Shepherds Bush Housing Group is made up of two brands: Shepherds Bush Housing Association and BE WEST. Shepherds Bush Housing Association is a housing association based in west London. The Shepherds Bush Housing Association was first established in 1966 by Reverend John Asbridge, vicar of St Stephen's Church, Shepherd's Bush, who sought with his parishioners a means to "acquire and administer property for letting to needy families." By the early 2000s the SBHA owned and managed more than 5,000 homes. In mid 2023 it was reported that the SBHA might merge, or be taken over by, The Guinness Partnership, following a "breach of economic standards".

== History ==
In the early 1960s members of St Stephen's Church, Shepherd's Bush were concerned about the poor conditions in which many parishioners lived. Vicar Reverend John Asbridge led a group of individuals, drawn from the parish and elsewhere, to "acquire and administer property for letting to needy families." The trust's first property was 220 Hammersmith Grove, a handsome but rather run-down four-storey building which was converted into four flats.
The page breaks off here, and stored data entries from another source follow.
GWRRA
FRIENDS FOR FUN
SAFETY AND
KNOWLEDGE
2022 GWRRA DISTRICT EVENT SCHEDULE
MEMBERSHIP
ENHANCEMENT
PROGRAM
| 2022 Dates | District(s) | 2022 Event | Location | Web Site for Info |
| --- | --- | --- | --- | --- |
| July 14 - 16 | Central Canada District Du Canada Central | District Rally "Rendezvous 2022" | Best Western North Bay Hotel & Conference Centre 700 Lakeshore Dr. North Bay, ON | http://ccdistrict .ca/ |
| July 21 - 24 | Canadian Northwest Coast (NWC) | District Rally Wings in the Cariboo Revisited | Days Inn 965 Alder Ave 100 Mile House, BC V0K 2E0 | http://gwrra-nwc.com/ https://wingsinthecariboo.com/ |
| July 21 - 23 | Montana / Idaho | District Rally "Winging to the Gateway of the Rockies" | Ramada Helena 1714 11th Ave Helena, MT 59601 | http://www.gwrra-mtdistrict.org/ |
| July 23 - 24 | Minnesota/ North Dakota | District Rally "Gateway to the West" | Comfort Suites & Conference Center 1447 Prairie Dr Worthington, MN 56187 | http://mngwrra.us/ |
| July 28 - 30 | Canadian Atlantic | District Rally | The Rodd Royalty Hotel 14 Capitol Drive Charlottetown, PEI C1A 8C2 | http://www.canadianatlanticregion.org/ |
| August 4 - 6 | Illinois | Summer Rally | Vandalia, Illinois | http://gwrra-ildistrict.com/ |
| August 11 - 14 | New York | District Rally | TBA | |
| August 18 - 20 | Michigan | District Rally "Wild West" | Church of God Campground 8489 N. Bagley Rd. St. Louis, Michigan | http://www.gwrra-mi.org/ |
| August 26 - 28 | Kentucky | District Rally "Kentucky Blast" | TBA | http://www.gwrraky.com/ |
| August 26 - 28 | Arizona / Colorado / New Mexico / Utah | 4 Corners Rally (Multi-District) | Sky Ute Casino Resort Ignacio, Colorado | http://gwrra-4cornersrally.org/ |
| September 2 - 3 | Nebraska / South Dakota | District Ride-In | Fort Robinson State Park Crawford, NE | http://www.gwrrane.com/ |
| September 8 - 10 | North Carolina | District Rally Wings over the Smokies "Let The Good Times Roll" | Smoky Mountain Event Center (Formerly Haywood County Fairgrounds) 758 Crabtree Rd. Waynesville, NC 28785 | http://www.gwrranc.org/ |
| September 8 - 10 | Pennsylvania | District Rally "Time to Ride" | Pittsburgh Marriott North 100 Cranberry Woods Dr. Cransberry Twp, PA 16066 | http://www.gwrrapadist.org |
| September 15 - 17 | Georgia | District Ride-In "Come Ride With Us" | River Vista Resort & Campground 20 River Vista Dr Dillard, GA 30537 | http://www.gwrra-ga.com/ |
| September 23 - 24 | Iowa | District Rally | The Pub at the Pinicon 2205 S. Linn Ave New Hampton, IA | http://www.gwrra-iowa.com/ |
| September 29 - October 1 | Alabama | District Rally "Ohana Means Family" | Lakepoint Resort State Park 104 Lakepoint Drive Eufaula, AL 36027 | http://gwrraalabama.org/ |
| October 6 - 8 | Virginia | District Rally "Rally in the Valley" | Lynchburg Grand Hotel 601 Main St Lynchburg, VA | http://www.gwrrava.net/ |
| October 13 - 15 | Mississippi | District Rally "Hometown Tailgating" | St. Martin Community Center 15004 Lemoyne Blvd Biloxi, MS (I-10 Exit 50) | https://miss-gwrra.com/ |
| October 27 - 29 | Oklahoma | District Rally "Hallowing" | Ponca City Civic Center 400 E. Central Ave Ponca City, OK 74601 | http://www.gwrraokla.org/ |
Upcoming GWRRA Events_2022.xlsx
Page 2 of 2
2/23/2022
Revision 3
The choir vestry at St Stephen’s was used as an office, which was run by volunteers from the parish. In addition, help was given by a number of parishioners who gifted their own houses to the association for use by homeless people.

Asbridge ran the Association for 20 years, retiring in 1988. By the early 21st century the Shepherd's Bush Housing Association owned and managed more than 5,000 homes.

In 2022 the UK Government's Regulator of Social Housing (RSH) published a regulatory judgement with regard to the Shepherds Bush Housing Association, after finding a "breach of economic standards".
The Regulator "downgraded the provider for non-compliance with the governance element of the Governance and Financial Viability Standard".
In May 2023 it was reported that The Guinness Partnership was likely to take over the work of the Shepherd's Bush Housing Association, after the latter was found to be "non-compliant with the Regulator of Social Housing’s governance and financial viability standard". Guinness and Shepherd's Bush Housing Association could potentially merge.